Study Examines Cultural Diversity On TV
By D. A. Barber.
How viewers identify with actors, characters, or settings shown on television shows illustrates significant implications for cultural diversity from a social justice perspective, according to researchers.
In a new study in the American Marketing Association’s Journal of Public Policy & Marketing, researchers from the University of Arizona, American University, and the University of South Carolina, examined the underlying dynamics driving viewers who identify with a TV show to “poach” the narrative when they make a purchasing decision based on what they see. Advertisers always count on that, with product placements, a viewer who identifies with a character is more likely to purchase the same brand of, for example, shampoo that character uses.

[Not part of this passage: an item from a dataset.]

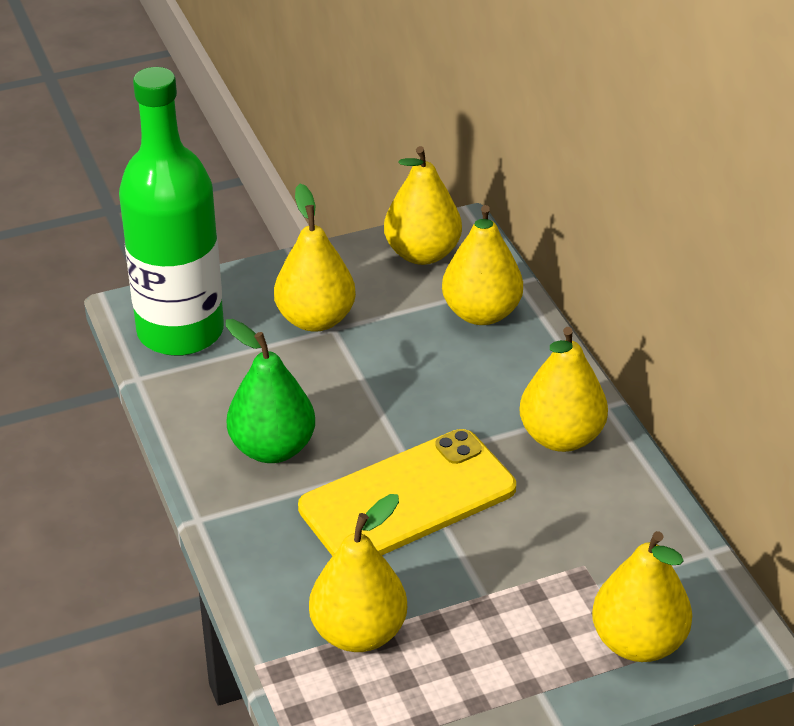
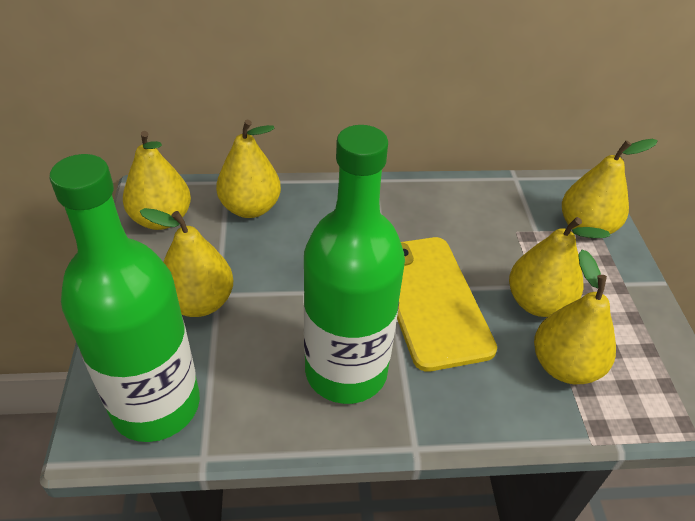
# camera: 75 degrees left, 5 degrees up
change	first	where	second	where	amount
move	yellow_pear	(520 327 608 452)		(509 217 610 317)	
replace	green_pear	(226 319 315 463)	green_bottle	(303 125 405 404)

But researchers identified more important patterns at work in this “homophilization” – where viewers contrive similarities between themselves and TV characters – viewers may use TV narratives and characters to legitimize their own behavior or belief systems, specifically how cultural diversity is appropriated through television viewing.
“Aspiration and imitation are the ones that most people think of when they consider how viewers might identify with TV shows,” said Hope Jensen Schau, at the University of Arizona. “We look at viewers as consumers whose choices are limited based on what shows the networks make available. They have little input into the production of narratives that represent diversity – or any other topic.”
The study notes that despite any idealized status, culturally diverse interpersonal relationships are rare in practice. But Television allows many people to experience virtually what is not experienced interpersonally. The study notes: “The juxtaposition of what occurs in daily life against what can be accessed through media raises the central question posed by this research: How do people appropriate cultural diversity through media consumption, particularly television?”
But because television network executives – and advertisers – retain control over what TV shows are aired, media advocates tried to exert influence on networks to produce more culturally diverse programming. The researchers point to the Cosby Show’s initial rejection at ABC, but later picked up by NBC, showing how such narratives historically face barriers in the approval process.
The research demonstrates that cultural diversity is important enough to some viewers that they use self-relevant narrative elements from all manners of programming, and make them similar to appropriate it. “Understanding viewers in this way provides a basis for crafting compelling messages to network executives and advertisers about their engagement with diversity, which is a perpetual network challenge,” notes the study.
But the authors, “strongly recommend vigilance in the production and dissemination of socially conscious narratives that allow pro-social and realistic characters with whom consumers actively engage.”
“Our findings are most relevant for media advocates, industry, and the public, rather than the regulators,” Schau said. “In the broadest sense, we’re suggesting that public discourse needs to move beyond ‘aspire and imitate’ assumptions about viewers. They just don’t swallow these narratives whole, but have very nuanced relationships with them.